[Stored data entries]
[Start of Attachment]
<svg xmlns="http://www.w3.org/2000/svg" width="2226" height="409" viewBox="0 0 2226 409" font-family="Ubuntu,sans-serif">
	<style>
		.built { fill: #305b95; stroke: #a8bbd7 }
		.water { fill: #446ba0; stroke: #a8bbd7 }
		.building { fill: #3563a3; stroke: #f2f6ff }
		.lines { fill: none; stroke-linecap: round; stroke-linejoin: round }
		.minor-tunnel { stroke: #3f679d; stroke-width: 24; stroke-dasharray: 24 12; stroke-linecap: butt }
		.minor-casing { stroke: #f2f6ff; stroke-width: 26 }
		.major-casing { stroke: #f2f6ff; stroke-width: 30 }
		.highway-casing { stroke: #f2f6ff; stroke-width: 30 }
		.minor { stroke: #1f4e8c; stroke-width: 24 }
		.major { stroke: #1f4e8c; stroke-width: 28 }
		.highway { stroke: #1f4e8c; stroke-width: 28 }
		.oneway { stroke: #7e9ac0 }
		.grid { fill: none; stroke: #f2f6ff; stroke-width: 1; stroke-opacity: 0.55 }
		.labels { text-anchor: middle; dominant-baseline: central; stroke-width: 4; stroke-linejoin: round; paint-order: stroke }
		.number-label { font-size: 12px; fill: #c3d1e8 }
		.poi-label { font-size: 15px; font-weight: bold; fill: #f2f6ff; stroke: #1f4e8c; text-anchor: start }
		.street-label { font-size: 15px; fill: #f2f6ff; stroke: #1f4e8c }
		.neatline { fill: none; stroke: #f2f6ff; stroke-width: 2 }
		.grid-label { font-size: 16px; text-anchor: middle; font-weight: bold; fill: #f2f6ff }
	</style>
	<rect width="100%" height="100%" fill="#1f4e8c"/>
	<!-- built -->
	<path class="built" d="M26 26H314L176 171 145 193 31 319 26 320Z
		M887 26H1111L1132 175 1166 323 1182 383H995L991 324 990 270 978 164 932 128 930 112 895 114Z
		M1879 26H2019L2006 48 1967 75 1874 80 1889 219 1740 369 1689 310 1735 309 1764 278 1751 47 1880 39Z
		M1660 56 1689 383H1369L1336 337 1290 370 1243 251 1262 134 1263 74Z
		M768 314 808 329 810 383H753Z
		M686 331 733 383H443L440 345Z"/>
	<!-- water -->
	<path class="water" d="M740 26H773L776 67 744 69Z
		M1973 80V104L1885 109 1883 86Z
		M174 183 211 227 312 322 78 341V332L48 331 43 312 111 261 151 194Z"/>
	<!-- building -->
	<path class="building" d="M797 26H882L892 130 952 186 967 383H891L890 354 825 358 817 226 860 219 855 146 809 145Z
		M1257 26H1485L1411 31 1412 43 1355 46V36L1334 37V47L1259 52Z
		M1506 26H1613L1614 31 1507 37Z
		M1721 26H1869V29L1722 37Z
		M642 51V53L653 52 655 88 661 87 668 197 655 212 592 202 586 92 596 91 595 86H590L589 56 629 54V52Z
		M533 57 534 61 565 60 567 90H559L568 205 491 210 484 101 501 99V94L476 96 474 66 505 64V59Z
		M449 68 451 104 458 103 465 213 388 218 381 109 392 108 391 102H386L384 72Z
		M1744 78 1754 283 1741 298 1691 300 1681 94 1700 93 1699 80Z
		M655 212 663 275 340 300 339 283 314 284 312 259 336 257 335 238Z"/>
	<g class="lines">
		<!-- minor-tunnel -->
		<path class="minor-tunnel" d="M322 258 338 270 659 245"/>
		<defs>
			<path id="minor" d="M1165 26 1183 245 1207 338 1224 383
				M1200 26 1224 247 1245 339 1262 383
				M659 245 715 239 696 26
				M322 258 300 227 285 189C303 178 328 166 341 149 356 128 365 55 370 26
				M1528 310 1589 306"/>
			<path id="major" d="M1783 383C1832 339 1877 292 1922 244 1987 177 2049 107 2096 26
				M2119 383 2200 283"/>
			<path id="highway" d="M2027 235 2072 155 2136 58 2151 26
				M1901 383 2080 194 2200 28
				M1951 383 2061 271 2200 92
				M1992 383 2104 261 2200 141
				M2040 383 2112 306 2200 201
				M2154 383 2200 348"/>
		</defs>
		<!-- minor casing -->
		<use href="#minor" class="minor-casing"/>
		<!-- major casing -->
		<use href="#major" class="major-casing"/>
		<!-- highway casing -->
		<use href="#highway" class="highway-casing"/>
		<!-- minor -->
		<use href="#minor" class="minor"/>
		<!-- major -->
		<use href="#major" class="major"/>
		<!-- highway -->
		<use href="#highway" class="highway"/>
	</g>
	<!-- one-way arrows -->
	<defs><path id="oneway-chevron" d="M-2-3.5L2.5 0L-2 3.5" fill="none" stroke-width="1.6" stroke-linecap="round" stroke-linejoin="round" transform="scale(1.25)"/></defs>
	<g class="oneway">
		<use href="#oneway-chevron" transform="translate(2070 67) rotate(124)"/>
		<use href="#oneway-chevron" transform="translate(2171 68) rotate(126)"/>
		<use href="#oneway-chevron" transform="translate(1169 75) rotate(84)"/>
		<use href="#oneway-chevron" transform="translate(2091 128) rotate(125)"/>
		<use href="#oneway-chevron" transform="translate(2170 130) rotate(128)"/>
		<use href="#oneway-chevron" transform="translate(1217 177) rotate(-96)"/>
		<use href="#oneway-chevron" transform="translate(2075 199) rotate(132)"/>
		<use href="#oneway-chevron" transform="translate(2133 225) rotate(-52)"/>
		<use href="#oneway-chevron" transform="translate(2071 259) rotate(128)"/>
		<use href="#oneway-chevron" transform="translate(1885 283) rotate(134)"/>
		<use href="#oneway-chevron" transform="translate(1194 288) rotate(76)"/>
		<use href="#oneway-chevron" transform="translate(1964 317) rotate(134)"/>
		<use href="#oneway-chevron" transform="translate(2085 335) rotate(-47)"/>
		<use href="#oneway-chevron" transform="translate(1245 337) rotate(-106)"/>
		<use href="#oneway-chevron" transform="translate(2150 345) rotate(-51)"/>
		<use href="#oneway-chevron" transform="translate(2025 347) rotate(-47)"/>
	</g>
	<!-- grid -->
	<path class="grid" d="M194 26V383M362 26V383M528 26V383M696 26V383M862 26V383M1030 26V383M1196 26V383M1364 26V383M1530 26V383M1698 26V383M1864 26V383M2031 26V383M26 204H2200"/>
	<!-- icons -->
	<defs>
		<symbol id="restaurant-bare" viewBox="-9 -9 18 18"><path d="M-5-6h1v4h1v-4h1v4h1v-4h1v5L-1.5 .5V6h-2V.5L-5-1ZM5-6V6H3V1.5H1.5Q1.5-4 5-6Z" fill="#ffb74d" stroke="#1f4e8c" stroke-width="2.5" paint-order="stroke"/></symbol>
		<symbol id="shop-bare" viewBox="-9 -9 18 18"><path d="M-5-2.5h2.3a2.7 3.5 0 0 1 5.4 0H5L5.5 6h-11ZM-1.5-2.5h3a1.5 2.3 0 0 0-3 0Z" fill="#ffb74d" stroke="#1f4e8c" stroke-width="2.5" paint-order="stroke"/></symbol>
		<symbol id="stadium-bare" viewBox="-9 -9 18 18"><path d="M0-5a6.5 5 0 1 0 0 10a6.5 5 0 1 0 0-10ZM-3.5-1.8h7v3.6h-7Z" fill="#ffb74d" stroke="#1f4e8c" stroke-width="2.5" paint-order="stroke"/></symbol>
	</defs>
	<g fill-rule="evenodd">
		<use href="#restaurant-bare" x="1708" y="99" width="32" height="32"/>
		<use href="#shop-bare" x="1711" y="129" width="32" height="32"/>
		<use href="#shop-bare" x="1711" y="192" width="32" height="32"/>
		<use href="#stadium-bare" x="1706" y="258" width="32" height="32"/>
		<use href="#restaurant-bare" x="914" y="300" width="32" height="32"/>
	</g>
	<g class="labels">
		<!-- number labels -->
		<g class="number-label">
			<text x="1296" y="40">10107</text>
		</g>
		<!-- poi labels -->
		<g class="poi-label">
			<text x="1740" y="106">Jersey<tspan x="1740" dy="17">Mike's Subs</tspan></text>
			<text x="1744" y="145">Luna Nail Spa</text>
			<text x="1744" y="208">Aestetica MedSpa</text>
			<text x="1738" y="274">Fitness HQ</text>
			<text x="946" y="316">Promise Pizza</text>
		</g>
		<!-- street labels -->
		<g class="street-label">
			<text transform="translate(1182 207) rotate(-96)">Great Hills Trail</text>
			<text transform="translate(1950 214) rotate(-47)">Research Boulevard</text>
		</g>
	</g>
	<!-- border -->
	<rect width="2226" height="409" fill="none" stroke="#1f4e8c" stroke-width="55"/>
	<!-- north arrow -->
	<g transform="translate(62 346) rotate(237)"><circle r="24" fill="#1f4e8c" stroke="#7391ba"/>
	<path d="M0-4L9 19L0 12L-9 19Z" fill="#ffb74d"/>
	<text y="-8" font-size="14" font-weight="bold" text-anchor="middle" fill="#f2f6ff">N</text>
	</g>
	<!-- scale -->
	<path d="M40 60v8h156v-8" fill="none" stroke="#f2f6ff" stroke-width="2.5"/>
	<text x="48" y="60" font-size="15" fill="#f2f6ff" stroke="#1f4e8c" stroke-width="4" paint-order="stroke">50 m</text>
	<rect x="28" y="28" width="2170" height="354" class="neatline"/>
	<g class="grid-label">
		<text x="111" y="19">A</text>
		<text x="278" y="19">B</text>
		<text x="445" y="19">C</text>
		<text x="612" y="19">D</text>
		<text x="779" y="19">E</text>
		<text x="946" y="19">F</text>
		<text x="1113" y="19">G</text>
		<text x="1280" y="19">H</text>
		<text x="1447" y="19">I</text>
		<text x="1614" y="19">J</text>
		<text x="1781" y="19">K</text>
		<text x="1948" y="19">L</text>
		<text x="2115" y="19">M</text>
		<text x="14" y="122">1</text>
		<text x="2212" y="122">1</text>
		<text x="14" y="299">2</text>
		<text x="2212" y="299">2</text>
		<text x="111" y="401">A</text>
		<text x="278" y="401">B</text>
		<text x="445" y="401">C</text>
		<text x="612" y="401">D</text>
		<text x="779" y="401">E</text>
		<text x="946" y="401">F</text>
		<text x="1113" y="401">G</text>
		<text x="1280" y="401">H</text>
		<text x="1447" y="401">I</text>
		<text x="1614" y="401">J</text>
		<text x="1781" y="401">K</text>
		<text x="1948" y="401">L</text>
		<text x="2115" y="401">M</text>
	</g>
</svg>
[End of Attachment]
What you need to do = Search the records above for the string "lines". Copy every line that contains it.

Written response =
		.lines { fill: none; stroke-linecap: round; stroke-linejoin: round }
	<g class="lines">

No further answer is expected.